Hint in integration $\int\frac{x^{2}}{\left(x\cos x-\sin x \right )\left( x\sin x+\cos x \right )}\,\mathrm{d}x$

Question

In the following integration

$$\int \frac{x^{2}}{\left ( x\cos x-\sin x \right )\left ( x\sin x+\cos x \right )}\, \mathrm{d}x$$

I tried alot. But does not get any proper start.

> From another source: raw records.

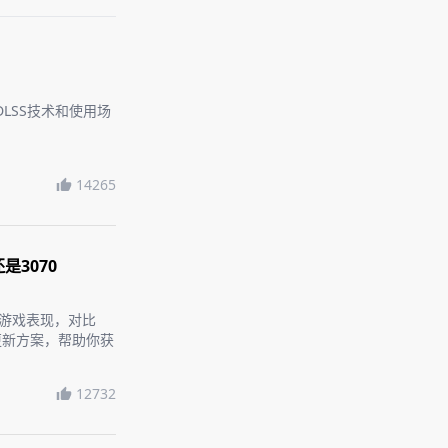
、DLSS技术和使用场
14265
是3070
际游戏表现，对比
动更新方案，帮助你获
12732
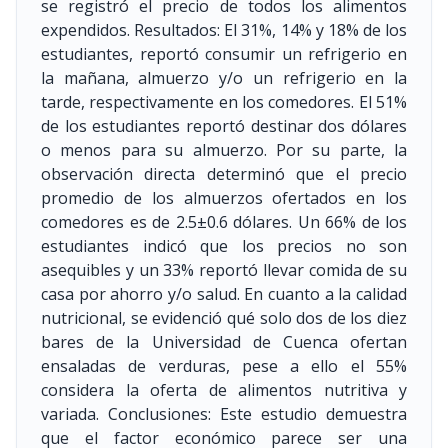
se registró el precio de todos los alimentos
expendidos. Resultados: El 31%, 14% y 18% de los
estudiantes, reportó consumir un refrigerio en
la mañana, almuerzo y/o un refrigerio en la
tarde, respectivamente en los comedores. El 51%
de los estudiantes reportó destinar dos dólares
o menos para su almuerzo. Por su parte, la
observación directa determinó que el precio
promedio de los almuerzos ofertados en los
comedores es de 2.5±0.6 dólares. Un 66% de los
estudiantes indicó que los precios no son
asequibles y un 33% reportó llevar comida de su
casa por ahorro y/o salud. En cuanto a la calidad
nutricional, se evidenció qué solo dos de los diez
bares de la Universidad de Cuenca ofertan
ensaladas de verduras, pese a ello el 55%
considera la oferta de alimentos nutritiva y
variada. Conclusiones: Este estudio demuestra
que el factor económico parece ser una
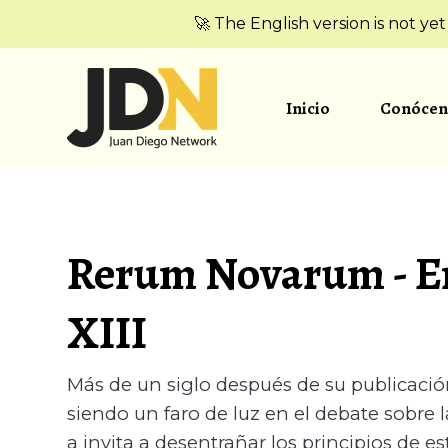
🚀 The English version is not ye
Inicio
Conócen
Rerum Novarum - En
XIII
Más de un siglo después de su publicació
siendo un faro de luz en el debate sobre l
a invita a desentrañar los principios de es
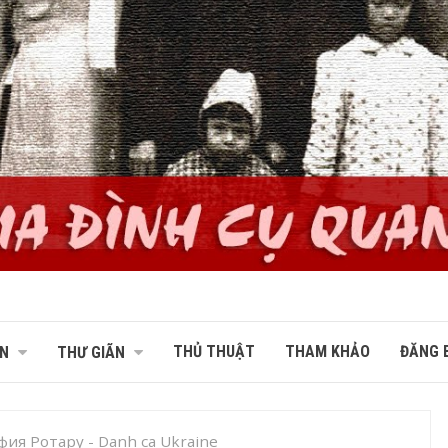
THỦ THUẬT
THAM KHẢO
ĐĂNG B
N
THƯ GIÃN
фия Ротару - Danh ca Ukraine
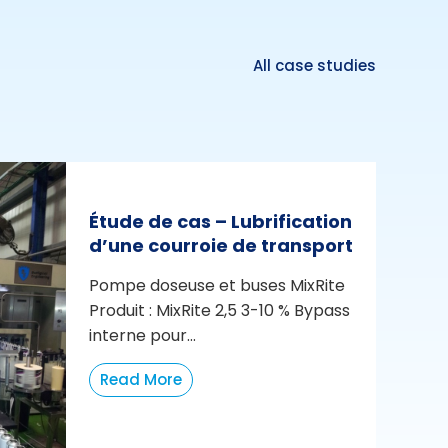
All case studies
Étude de cas – Lubrification
d’une courroie de transport
Pompe doseuse et buses MixRite
Produit : MixRite 2,5 3-10 % Bypass
interne pour...
Read More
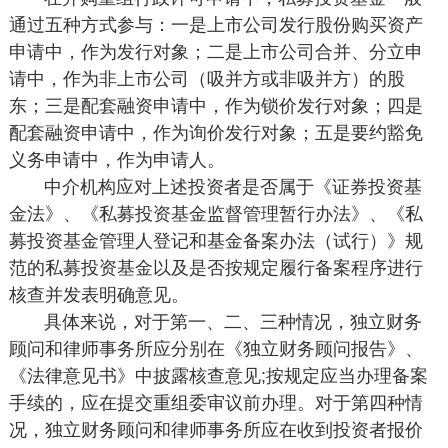
通过五种方式参与：一是上市公司发行股份购买资产
申请中，作为发行对象；二是上市公司合并、分立申
请中，作为非上市公司（吸并方或非吸并方）的股
东；三是配套融资申请中，作为锁价发行对象；四是
配套融资申请中，作为询价发行对象；五是要约豁免
义务申请中，作为申请人。
中介机构应对上述投资者是否属于《证券投资基
金法》、《私募投资基金监督管理暂行办法》、《私
募投资基金管理人登记和基金备案办法（试行）》规
范的私募投资基金以及是否按规定履行备案程序进行
核查并发表明确意见。
具体来说，对于第一、二、三种情况，独立财务
顾问和律师事务所应分别在《独立财务顾问报告》、
《法律意见书》中披露核查意见;按规定应当办理备案
手续的，应在提交重组委审议前办理。对于第四种情
况，独立财务顾问和律师事务所应在收到投资者报价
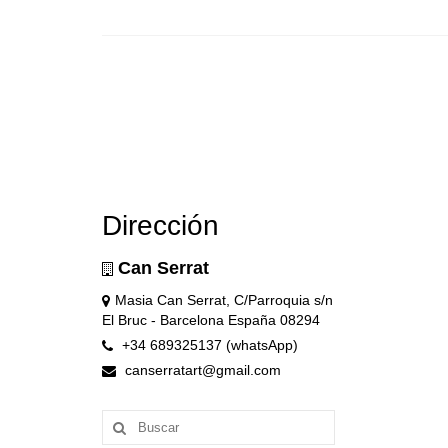
Dirección
Can Serrat
Masia Can Serrat, C/Parroquia s/n
El Bruc - Barcelona España 08294
+34 689325137 (whatsApp)
canserratart@gmail.com
Buscar
por:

Can anybody provide me a hint.

Answer 1

Hint. One may observe the following trick $$ \begin{align} \frac{x^2}{(x \cos x-\sin x)(x\sin x+\cos x)}&=\frac{x\cos x(x \cos x-\sin x)+x\sin x(x\sin x+\cos x)}{(x \cos x-\sin x)(x\sin x+\cos x)} \\\\&=\frac{x\cos x}{x\sin x+\cos x}+\frac{x \sin x}{x \cos x-\sin x} \\\\&=\frac{(x\sin x+\cos x)'}{(x\sin x+\cos x)}-\frac{(x \cos x-\sin x)'}{(x \cos x-\sin x)} \end{align} $$ then one may conclude.

Answer 2

Notice $$x^{2}=x^2\left ( \sin^2x+\cos^2x \right )$$ then \begin{align*} \int \frac{x^{2}}{\left ( x\cos x-\sin x \right )\left ( x\sin x+\cos x \right )}\, \mathrm{d}x&=\int \frac{x^2\left ( \sin^2x+\cos^2x \right )}{\left ( x\cos x-\sin x \right )\left ( x\sin x+\cos x \right )}\, \mathrm{d}x\\ &=\int \frac{x\cos x}{x\sin x+\cos x}\, \mathrm{d}x+\int \frac{x\sin x}{x\cos x-\sin x}\, \mathrm{d}x\\ &=\ln\left | x\sin x+\cos x \right |-\ln\left | x\cos x-\sin x \right |+C \end{align*}